• **STORED DATA**:
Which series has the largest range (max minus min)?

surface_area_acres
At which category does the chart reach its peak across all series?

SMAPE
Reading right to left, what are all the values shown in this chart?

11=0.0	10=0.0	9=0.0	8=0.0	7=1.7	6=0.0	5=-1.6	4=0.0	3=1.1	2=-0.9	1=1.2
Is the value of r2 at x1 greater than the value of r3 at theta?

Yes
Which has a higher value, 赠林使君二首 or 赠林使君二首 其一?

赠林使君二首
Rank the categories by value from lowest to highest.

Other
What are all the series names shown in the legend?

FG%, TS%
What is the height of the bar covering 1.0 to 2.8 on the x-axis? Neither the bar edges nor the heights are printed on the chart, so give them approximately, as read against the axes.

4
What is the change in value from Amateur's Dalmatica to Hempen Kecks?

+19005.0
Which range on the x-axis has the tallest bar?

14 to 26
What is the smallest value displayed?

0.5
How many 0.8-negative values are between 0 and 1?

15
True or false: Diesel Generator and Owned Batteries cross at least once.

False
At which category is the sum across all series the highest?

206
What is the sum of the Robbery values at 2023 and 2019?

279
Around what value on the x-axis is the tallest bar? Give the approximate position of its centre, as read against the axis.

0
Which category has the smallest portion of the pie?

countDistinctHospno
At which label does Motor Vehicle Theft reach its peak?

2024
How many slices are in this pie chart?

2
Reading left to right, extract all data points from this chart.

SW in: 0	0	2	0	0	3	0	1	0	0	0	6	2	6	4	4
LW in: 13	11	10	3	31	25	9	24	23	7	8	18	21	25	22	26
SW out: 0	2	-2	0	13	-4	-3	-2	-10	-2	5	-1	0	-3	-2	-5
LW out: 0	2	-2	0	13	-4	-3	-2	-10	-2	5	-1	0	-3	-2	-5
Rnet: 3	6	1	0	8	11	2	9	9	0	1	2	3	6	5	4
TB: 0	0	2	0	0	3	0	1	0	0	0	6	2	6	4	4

• **EXERCISE**: Rewrite the data above, swapping every "x-axis" for "horizontal axis" and leaving all other wording unchanged.

• **RESULT OF THIS TASK**:
Which series has the largest range (max minus min)?

surface_area_acres
At which category does the chart reach its peak across all series?

SMAPE
Reading right to left, what are all the values shown in this chart?

11=0.0	10=0.0	9=0.0	8=0.0	7=1.7	6=0.0	5=-1.6	4=0.0	3=1.1	2=-0.9	1=1.2
Is the value of r2 at x1 greater than the value of r3 at theta?

Yes
Which has a higher value, 赠林使君二首 or 赠林使君二首 其一?

赠林使君二首
Rank the categories by value from lowest to highest.

Other
What are all the series names shown in the legend?

FG%, TS%
What is the height of the bar covering 1.0 to 2.8 on the horizontal axis? Neither the bar edges nor the heights are printed on the chart, so give them approximately, as read against the axes.

4
What is the change in value from Amateur's Dalmatica to Hempen Kecks?

+19005.0
Which range on the horizontal axis has the tallest bar?

14 to 26
What is the smallest value displayed?

0.5
How many 0.8-negative values are between 0 and 1?

15
True or false: Diesel Generator and Owned Batteries cross at least once.

False
At which category is the sum across all series the highest?

206
What is the sum of the Robbery values at 2023 and 2019?

279
Around what value on the horizontal axis is the tallest bar? Give the approximate position of its centre, as read against the axis.

0
Which category has the smallest portion of the pie?

countDistinctHospno
At which label does Motor Vehicle Theft reach its peak?

2024
How many slices are in this pie chart?

2
Reading left to right, extract all data points from this chart.

SW in: 0	0	2	0	0	3	0	1	0	0	0	6	2	6	4	4
LW in: 13	11	10	3	31	25	9	24	23	7	8	18	21	25	22	26
SW out: 0	2	-2	0	13	-4	-3	-2	-10	-2	5	-1	0	-3	-2	-5
LW out: 0	2	-2	0	13	-4	-3	-2	-10	-2	5	-1	0	-3	-2	-5
Rnet: 3	6	1	0	8	11	2	9	9	0	1	2	3	6	5	4
TB: 0	0	2	0	0	3	0	1	0	0	0	6	2	6	4	4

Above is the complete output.